Are you familiar with the Walker’s Art on Call program? It’s a way to access information about works of art—piecing together a personalized audio tour—through your mobile device, home phone, or computer. The content varies, but frequently the stops feature the voices of artists and exhibition curators telling stories of objects or unpacking ideas. This summer we introduced an alternative stop: visual descriptions of select artworks in the exhibition Midnight Party and the Minneapolis Sculpture Garden. Visual description uses non-visual language to convey the visual world and offers an intense study of a work of art. The key physical components of an object are boiled down including how it exists in space, its surroundings. Take the opening lines from the visual description for Spoonbridge and Cherry:
“Enormous in scale, this fountain-sculpture offers a utensil and piece of fruit fit for a giant.

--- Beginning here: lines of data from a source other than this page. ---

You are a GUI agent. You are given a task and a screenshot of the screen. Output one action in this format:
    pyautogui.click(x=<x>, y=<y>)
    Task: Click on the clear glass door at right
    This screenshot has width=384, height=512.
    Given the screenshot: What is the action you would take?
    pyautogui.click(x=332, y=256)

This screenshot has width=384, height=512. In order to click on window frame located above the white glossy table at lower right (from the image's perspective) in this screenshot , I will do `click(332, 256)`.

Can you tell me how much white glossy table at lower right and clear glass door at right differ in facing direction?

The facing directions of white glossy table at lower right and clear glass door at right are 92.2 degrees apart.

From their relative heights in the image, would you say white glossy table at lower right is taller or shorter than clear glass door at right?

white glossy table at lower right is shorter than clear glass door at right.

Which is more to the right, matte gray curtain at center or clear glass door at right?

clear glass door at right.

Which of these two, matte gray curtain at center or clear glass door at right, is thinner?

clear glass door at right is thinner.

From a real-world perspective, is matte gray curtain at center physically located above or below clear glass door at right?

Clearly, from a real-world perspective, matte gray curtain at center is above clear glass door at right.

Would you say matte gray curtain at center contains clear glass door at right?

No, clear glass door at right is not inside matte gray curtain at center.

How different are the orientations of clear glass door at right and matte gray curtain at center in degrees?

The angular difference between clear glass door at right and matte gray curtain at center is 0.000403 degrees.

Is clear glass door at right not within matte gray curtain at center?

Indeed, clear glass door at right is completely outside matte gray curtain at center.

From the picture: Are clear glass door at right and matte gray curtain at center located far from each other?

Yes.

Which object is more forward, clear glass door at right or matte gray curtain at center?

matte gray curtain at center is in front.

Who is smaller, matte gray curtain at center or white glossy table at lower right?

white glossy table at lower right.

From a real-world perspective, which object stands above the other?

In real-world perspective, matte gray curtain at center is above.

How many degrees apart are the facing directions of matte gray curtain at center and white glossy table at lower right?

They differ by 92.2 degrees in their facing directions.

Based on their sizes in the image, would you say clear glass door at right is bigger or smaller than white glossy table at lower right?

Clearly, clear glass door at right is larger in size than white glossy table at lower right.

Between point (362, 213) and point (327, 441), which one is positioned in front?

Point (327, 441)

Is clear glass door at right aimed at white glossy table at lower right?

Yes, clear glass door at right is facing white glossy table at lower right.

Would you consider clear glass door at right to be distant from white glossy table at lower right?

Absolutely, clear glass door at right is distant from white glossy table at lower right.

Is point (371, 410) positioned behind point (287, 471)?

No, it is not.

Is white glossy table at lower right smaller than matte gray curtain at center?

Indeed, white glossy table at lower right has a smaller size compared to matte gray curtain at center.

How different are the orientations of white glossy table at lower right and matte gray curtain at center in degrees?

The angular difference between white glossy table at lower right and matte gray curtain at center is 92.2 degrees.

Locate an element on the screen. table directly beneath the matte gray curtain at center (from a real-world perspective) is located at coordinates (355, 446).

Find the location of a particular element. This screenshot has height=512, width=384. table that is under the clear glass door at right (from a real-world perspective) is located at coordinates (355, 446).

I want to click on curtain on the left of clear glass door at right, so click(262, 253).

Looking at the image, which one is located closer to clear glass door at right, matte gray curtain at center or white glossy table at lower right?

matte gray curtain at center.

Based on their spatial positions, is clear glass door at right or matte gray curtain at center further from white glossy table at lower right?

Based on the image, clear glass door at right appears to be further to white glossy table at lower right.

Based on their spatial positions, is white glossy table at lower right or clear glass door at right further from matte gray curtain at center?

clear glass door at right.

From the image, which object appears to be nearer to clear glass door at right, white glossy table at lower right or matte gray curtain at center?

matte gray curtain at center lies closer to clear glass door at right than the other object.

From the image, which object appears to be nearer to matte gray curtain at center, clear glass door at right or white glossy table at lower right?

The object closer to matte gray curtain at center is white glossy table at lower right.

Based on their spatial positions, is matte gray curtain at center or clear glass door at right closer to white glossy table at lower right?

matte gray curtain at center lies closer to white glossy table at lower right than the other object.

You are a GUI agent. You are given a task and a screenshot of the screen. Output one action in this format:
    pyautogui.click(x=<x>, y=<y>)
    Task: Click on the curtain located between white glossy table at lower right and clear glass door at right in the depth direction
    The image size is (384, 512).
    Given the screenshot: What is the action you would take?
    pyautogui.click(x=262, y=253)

Weighing around 7,000 pounds and stretching almost 30 feet into the air, Spoonbridge and Cherry is situated in the center of the Minneapolis Sculpture Garden. The spoon spans a small pond ringed with native prairie grasses. During pleasant weather the grasses sway gently in the breeze, giving a sense of movement to the overall installation.”

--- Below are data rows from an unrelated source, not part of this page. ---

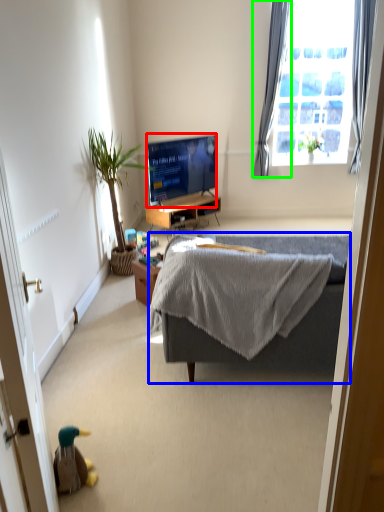
Question: Which object is the closest to the television (highlighted by a red box)? Choose among these: studio couch (highlighted by a blue box) or curtain (highlighted by a green box).

Choices:
 (A) studio couch
 (B) curtain

Answer: (B)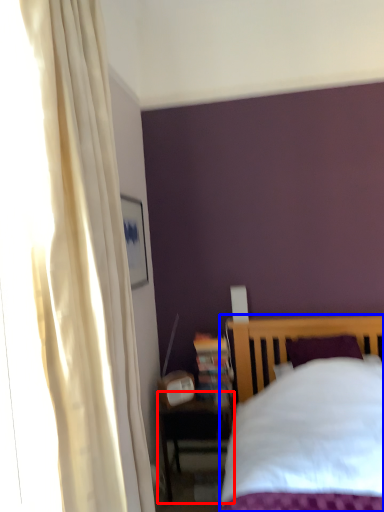
Question: Which object appears farthest to the camera in this image, nightstand (highlighted by a red box) or bed (highlighted by a blue box)?

Choices:
 (A) nightstand
 (B) bed

Answer: (A)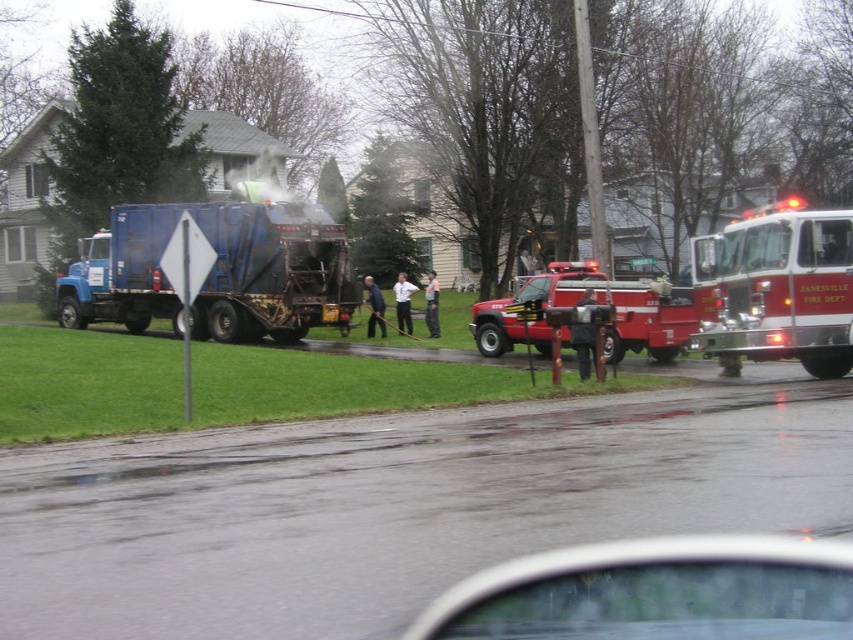
You are driving a delivery van and need to pass by the clear glass windshield at center and the blue metallic garbage truck at left. Based on their sizes, which one do you think you can see more of in your side mirror as you drive past them?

The analysis isn’t targeting meaning or art history, but rather it’s a concentrated look at the anatomy of the object. Take a listen to the entire description: Visual description for Spoonbridge and Cherry.

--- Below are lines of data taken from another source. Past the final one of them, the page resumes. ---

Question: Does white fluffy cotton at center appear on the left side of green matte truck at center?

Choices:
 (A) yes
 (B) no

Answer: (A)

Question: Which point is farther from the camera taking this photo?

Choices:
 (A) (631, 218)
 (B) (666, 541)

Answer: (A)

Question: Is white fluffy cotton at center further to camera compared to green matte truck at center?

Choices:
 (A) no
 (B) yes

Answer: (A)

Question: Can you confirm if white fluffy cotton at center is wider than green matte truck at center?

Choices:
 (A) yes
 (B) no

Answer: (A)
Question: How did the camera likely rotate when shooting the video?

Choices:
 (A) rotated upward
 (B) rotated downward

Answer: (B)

Visual description is a particularly good access point to the visual arts for people who are blind. In fact, the visual description Art on Call stops originated from work the Walker was doing around its Open Door Accessibility Initiatives. Members from the Walker’s access advisory group along with education and curatorial staff selected objects to include in the project and tested the scripts penned by Lara Roy, a longtime museum educator and art historian with experience in the accessibility field. Lara, now Director of Continuing Studies at the Minneapolis College of Art and Design, worked at the Walker several years back, so her familiarity with the collection runs deep. Once our advisors signed off on the scripts and they were edited by our in-house editors it was time to bring them to life.
The voice for the stops is local actor, Stacia Rice. Stacia is a long-time access advocate, founder of Torch Theater, and regularly graces the Guthrie’s stage(s). She’s also hysterically funny and possesses a truly collaborative spirit. Tom Hambleton, sound magician at Undertone, produced the stops. The shots you see below show Stacia and Tom at work in Undertone’s Washington Avenue studios.
Eager to listen to the end result, aren’t you! Here’s how…
Dial 612.374.8200 to enter the Art on Call program and then dial one or more of the following codes to access the content attached to them:
1465 Introduction to Open Door Accessibility Initiatives at the Walker
1466 Introduction to Visual Description
1467 General Introduction to the Walker Art Center
1490 Introduction to the exhibition
1491 Francis Bacon, Head in Grey
1492 Matthew Barney, DRAWING RESTRAINT 7
1493 Frank Gaard, Untitled
1494 Robert Gober, Untitled Door and Door Frame
1495 Yayoi Kusama, Oven-Pan
1496 Kiki Smith, Kitchen
1497 Jana Sterbak, Vanitas: Flesh Dress for an Albino Anorectic
1498 Angela Strassheim, Evidence No. 6
Minneapolis Sculpture Garden
1051 Mark di Suvero, Arikidea
1057 Barry Flanagan, Hare on Bell on Portland Stone Piers
1041 Frank Gehry, Standing Glass Fish
1042 Dan Graham, Two-way Mirror Punched Steel Hedge Labyrinth
1049 Jenny Holzer, Selections from The Living Series
1489 Sol LeWitt, X with Columns
1036 Claes Oldenburg and Coosje van Bruggen, Spoonbridge and Cherry
1045 George Segal, Walking Man
You can also go to newmedia.walkerart.org/aoc/index.wac and type in the work’s title in the search box to bring up the above stops and then listen.
While the initial intention was to offer this tour as a resource for our visitors who are blind or have low vision we believe this approach to viewing the art will appeal to all visitors. Tell us what you think. Hopefully, we’ll be able to continue adding to our visual description library.